Another complication for the cooperative was Peabody-Burns USD 398’s announcement that it wants to withdraw from the co-op. Four of the five board members would have to approve the withdrawal, and the Kansas State Board of Education would have to deem the district capable of meeting its special education needs, Geis said.

Board to try paperless meeting

The school board will give a paperless meeting a trial run in February, using the district’s Blackboard online platform. The effort could save some money, but it also would show teachers and staff that the board is willing to make an effort to reduce expenses, Noble said.

Board members that do not have laptop computers could use one of the district’s spare student laptops during the meeting.

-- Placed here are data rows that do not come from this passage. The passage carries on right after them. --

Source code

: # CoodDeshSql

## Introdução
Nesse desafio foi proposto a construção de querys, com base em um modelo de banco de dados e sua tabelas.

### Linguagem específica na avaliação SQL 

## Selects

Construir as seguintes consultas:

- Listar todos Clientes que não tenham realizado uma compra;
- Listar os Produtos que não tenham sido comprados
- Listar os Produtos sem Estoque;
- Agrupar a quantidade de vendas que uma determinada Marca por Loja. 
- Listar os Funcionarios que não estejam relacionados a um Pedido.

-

If going paperless isn’t practical, the board can return to using paper agendas and appendices.

Governor proposes increasing school funding

Kansas Governor Mark Parkinson proposed adding a 1-percent sales tax for three years to help balance the state budget during his State of the State Address Monday, Board Clerk Jerry Hinerman told the school board.

Part of that money would be used to provide an extra $50 per pupil to schools. That wouldn’t make up all of the cuts the state has implemented, but it is better than nothing, he said.

In other business:

  • Hillsboro High School language arts teacher Darrel Knoll gave a presentation about his use of Blackboard in his class. It allows him to post announcements, have students take tests online, and create discussion boards.
  • The board met in closed session for about an hour with Noble and building principals to discuss personnel. On return to open session, the board approved adding a one-year rollover to Noble’s contract.
  • The board approved contracts for Justin Moore to be an assistant baseball coach and Teal Stutzman to be an assistant middle school wrestling coach. Moore will earn $2,480, and Stutzman will earn $886.
  • The board met in closed session for five minutes to discuss matters related to negotiation. No action was taken afterward.

The next regularly scheduled Board of Education meeting will be 7 p.m. Feb. 8.